We’ve established a number of ways that technology makes banking more secure than with humans in control, but naturally the downside risk of cyber attacks increases when everything is reliant on AI systems. AI systems by definition mean that vast amounts of data are located in one place, which is maximally attractive to hackers who want access to all of it, including customer data and banking information. Again, strong cybersecurity protocols should be sufficient to prevent these kinds of attacks, but security needs to be a focus and be constantly updated to ensure that attacks are impossible.

New technology always leads to redundancy, as AI replaces jobs previously performed by humans. This can affect both bank employees on an individual level and the economy more broadly. But new technology tends to mean that new jobs open up, so while there is a destabilizing feature of technology as various jobs become obsolete and others open up, an increased efficiency and the ability to improve the economy overall will simply mean that people have greater opportunities to establish fulfilling lives in other ways.

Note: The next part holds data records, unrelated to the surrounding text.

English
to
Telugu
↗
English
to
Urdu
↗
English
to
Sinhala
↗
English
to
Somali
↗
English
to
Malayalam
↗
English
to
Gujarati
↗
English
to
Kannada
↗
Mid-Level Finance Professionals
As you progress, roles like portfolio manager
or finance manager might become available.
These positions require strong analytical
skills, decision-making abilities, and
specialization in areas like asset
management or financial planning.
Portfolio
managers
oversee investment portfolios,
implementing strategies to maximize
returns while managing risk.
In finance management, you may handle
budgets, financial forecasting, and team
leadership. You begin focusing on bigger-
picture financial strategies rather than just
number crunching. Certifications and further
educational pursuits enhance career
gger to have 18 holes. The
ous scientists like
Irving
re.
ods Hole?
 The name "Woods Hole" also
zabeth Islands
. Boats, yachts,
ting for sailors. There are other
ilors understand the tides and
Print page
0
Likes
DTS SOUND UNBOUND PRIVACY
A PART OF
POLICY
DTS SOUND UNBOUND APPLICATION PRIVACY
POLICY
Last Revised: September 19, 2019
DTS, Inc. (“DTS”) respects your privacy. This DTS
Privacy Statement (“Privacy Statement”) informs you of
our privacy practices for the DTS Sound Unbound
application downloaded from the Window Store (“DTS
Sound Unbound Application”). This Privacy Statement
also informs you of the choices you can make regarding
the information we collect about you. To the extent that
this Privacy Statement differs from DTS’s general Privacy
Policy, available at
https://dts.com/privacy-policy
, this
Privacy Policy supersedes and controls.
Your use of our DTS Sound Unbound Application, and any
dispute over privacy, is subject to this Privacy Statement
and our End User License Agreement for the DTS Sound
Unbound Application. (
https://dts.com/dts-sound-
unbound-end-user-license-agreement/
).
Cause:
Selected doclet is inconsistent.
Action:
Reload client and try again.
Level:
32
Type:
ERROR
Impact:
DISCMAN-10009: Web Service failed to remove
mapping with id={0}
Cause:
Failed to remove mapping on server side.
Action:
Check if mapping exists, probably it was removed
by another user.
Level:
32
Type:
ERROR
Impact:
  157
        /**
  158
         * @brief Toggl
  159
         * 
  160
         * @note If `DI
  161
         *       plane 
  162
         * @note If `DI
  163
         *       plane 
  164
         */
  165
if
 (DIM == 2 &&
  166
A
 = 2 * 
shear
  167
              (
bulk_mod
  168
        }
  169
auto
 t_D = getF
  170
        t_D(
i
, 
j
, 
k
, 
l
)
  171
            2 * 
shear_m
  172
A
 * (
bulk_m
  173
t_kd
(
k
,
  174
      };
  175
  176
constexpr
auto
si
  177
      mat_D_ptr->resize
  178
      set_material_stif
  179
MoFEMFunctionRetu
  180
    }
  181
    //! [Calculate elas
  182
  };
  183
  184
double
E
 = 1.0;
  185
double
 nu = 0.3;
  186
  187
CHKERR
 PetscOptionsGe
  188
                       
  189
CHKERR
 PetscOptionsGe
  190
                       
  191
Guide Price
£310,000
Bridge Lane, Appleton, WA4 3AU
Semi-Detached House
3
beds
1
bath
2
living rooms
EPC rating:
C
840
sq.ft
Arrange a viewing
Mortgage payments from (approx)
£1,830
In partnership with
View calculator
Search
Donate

People are wary of too much technology. Intuitively, people trust people more than a machine, and do not necessarily trust a machine telling them what they can and can’t do. History tells us that this is more an issue of “people getting used to it” rather than something that can’t be overcome, but it still means that it can be hard to onboard customers to banks that utilize many of the benefits of AI.

Key Takeaways

AI in banking is clearly here to stay. We already know the various ways it makes our lives safer, even at a time where having our passwords, monetary information, and even identities stolen digitally is ever-increasing. The ability of AI to help catch fraud, and to protect our funds is something we’re all acutely aware of. But the future is sometimes even more exciting that we realize, and the future of technology like blockchain or emotion-recognition software promises to revolutionize banking all over again. Still, even with the future so bright, we need to know that there are a number of hurdles yet to be overcome by AI technology, including the huge issues of bias and error which has yet to be completely solved. The banking industry tends to be one of the more conservative due to the importance of the data it protects, so even as it moves forward, it moves forward with the caution required to protect its customers and their precious data. We’ll see what the world has in store for us, but it’s quickly becoming a truism that anything humans can do, a machine can do better.